▶ [Exercises]
- A) Reproduce the stretch of the Telltale Signs column from "US government prosecutors" through "obtained a TRO.".
- B) Answer these questions from the Telltale Signs column:
(i) In what year was Al Capone's tax evasion trial held?
(ii) Which justice wrote a dissent explaining that RA 6426 was meant to protect foreign depositors?
(iii) How many accounts did Corona own in the PSBank?

▶ [Text excerpt]
Begin
Telltale Signs
By Rodel Rodis
If Senator Miriam Santiago had been the defense lawyer of Al Capone in his tax evasion trial in 1931, she may have argued for the exclusion of all evidence of unexplained wealth as she warned her Philippine Senate colleagues this week that exposing the dollar bank accounts of Chief Justice Renato Corona in the Senate Impeachment Trial would have a “devastating effect” on the Philippine economy and “would drive away the capital market for our country.”
Al Capone’s lawyers employed similar apocalyptic hyperbole when they exhorted a Chicago jury to “stand as a bulwark against an oppressive government that was using the tax law as a means to stow Al Capone away.” One Capone defense lawyer implored the all-male jury: “You, gentlemen, are the last barrier between the defendant and the encroachment and perversion of the government and the law in this case.”
Unfortunately for Capone, he faced a judge who was not at all like the Philippine Supreme Court justices who issued a Temporary Restraining Order (TRO) preventing the disclosure of the dollar accounts of their Chief Justice to comply, they said, with the strict disclosure rules of the Foreign Currency Deposit Act of the Philippines (Republic Act No. 6426) on dollar accounts.
The problem with their argument, as Justice Antonio Carpio explained in his dissent, is that RA 6426 was specifically intended to protect foreign depositors and not Filipinos. If Ferdinand Marcos had deposited his hundreds of millions of US dollars in foreign currency accounts with local banks – instead of in Swiss banks – under RA 6426, “he would have gotten away with his loot under this ruling of the majority,” Justice Carpio wrote.
US government prosecutors faced a more difficult task in accumulating evidence of tax evasion against Capone because he had no bank deposits in his name unlike CJ Corona who kept his funds in his own name in the Bank of the Philippine Islands (BPI) and in the Philippine Savings Bank (PSBank). In two of his peso accounts in the PSB, Corona had P12 million pesos while a BPI Branch Manager stated under oath that Corona had a 2010 end of the year balance of 12 million pesos in his BPI account.
In the PSBank, Corona owned 10 accounts – 5 in peso accounts and 5 in dollar accounts, one of which had an initial deposit of $700,000. Before the PSBank could disclose the amounts of the four other dollar accounts of CJ Corona, it sought and obtained a TRO.
End
▶ [Data records]
Begin
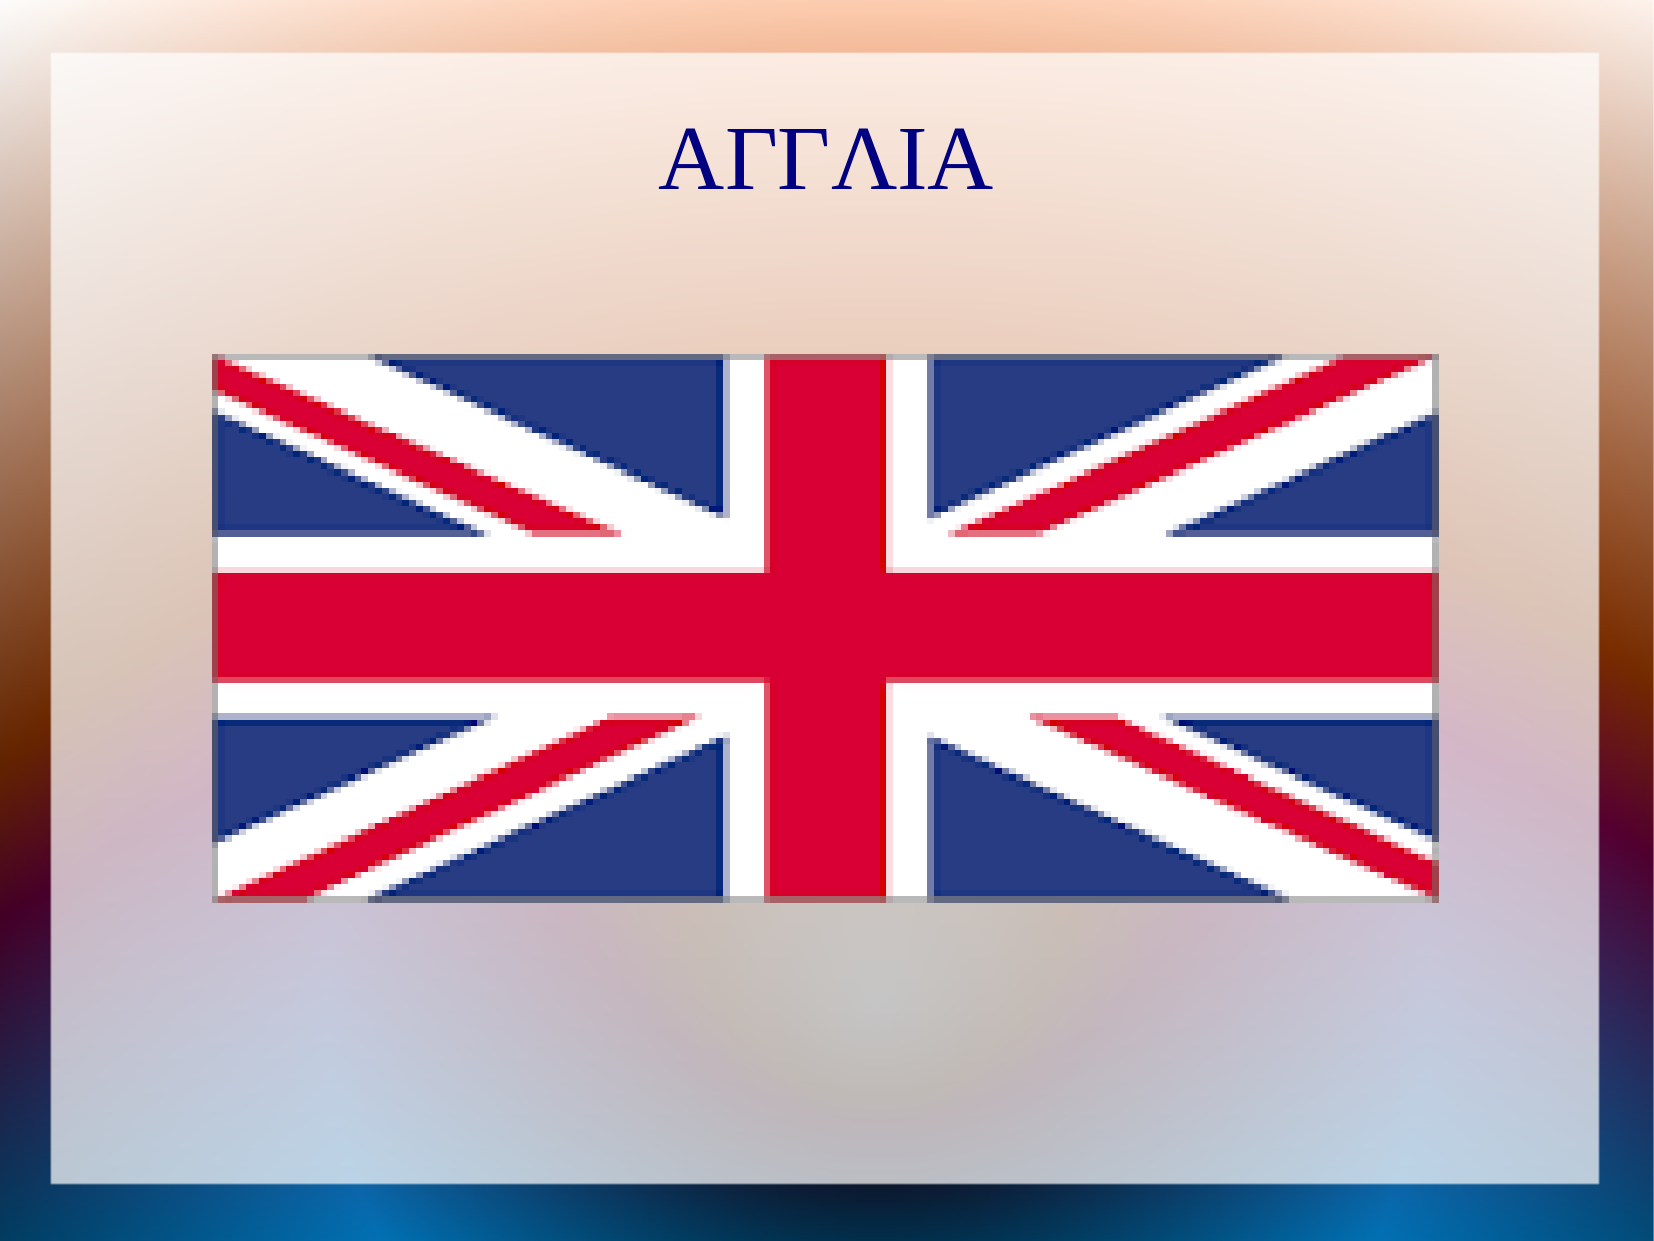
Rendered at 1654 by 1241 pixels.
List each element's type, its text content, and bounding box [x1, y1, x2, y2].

picture [0, 0, 1654, 1241]
title ΑΓΓΛΙΑ [82, 55, 1571, 263]
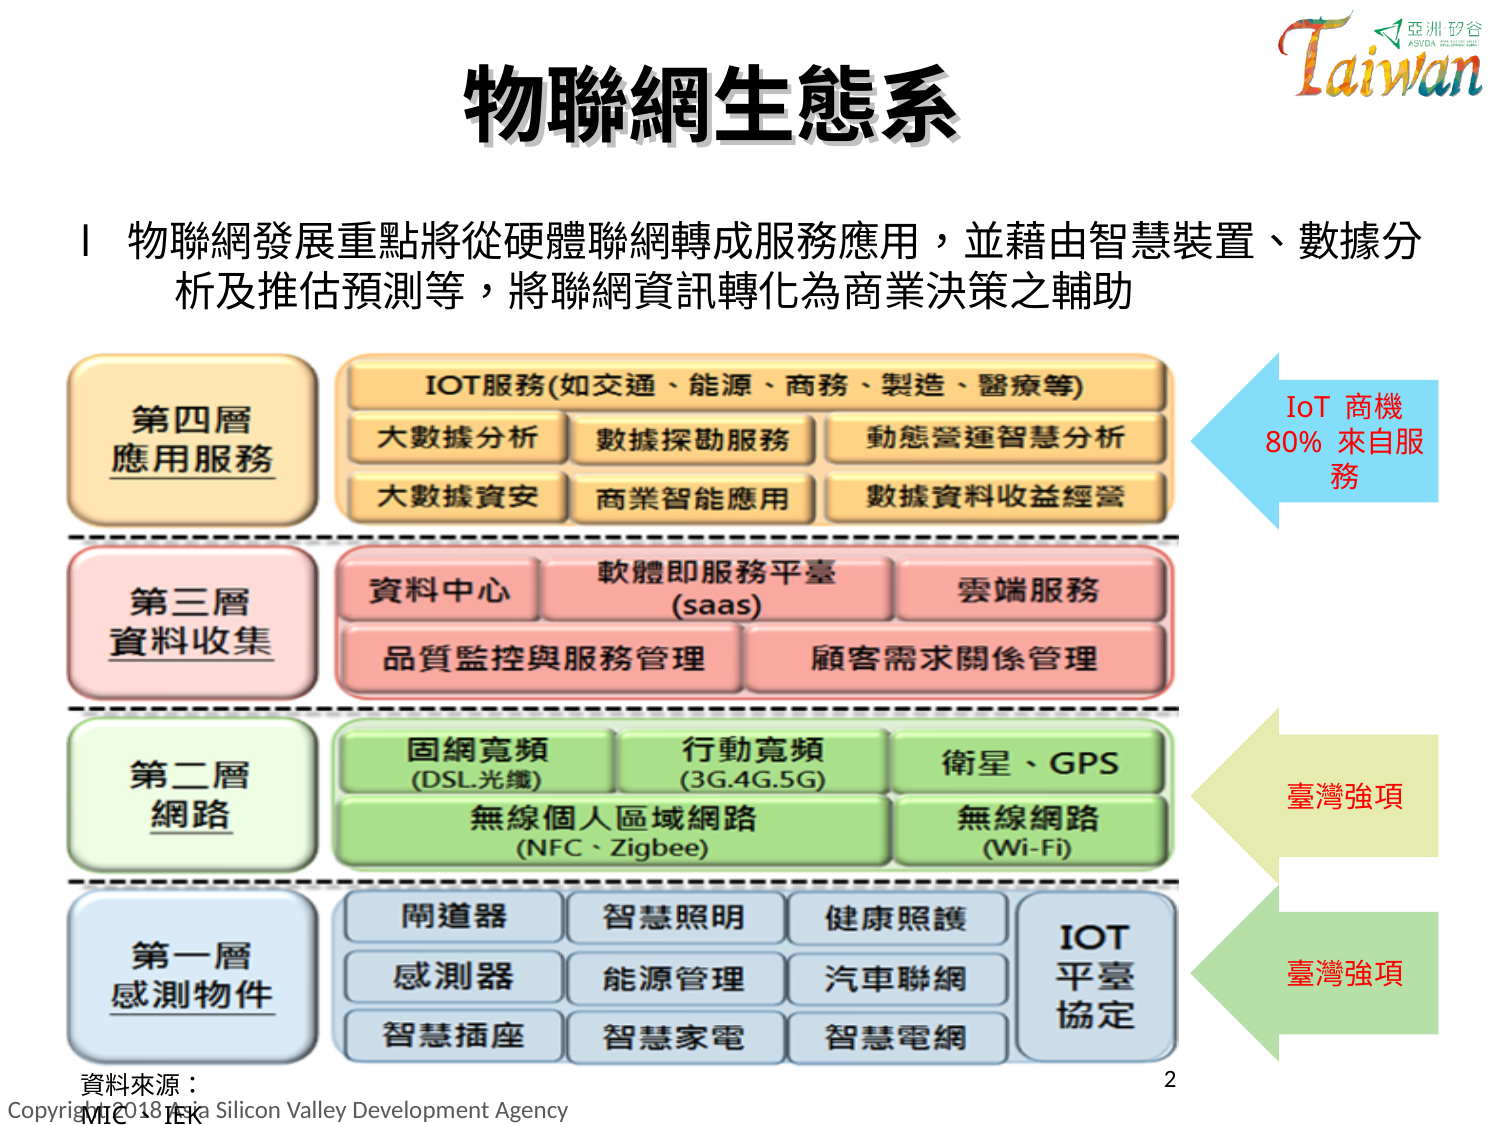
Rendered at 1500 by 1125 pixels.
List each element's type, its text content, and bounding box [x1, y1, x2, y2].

picture [65, 352, 1179, 1067]
text_box 臺灣強項 [1190, 885, 1439, 1047]
text_box IoT 商機 80% 來自服務 [1190, 352, 1439, 530]
text_box 資料來源：MIC、IEK [65, 1062, 337, 1109]
text_box 1 [1148, 1047, 1487, 1108]
text_box 物聯網發展重點將從硬體聯網轉成服務應用，並藉由智慧裝置、數據分析及推估預測等，將聯網資訊轉化為商業決策之輔助 [65, 207, 1438, 323]
title 物聯網生態系 [65, 0, 1360, 207]
text_box 臺灣強項 [1190, 707, 1439, 885]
End
▶ [Answers provided]
- A)
US government prosecutors faced a more difficult task in accumulating evidence of tax evasion against Capone because he had no bank deposits in his name unlike CJ Corona who kept his funds in his own name in the Bank of the Philippine Islands (BPI) and in the Philippine Savings Bank (PSBank). In two of his peso accounts in the PSB, Corona had P12 million pesos while a BPI Branch Manager stated under oath that Corona had a 2010 end of the year balance of 12 million pesos in his BPI account.
In the PSBank, Corona owned 10 accounts – 5 in peso accounts and 5 in dollar accounts, one of which had an initial deposit of $700,000. Before the PSBank could disclose the amounts of the four other dollar accounts of CJ Corona, it sought and obtained a TRO.

- B)
(i) 1931
(ii) Justice Antonio Carpio
(iii) 10 accounts: 5 peso accounts and 5 dollar accounts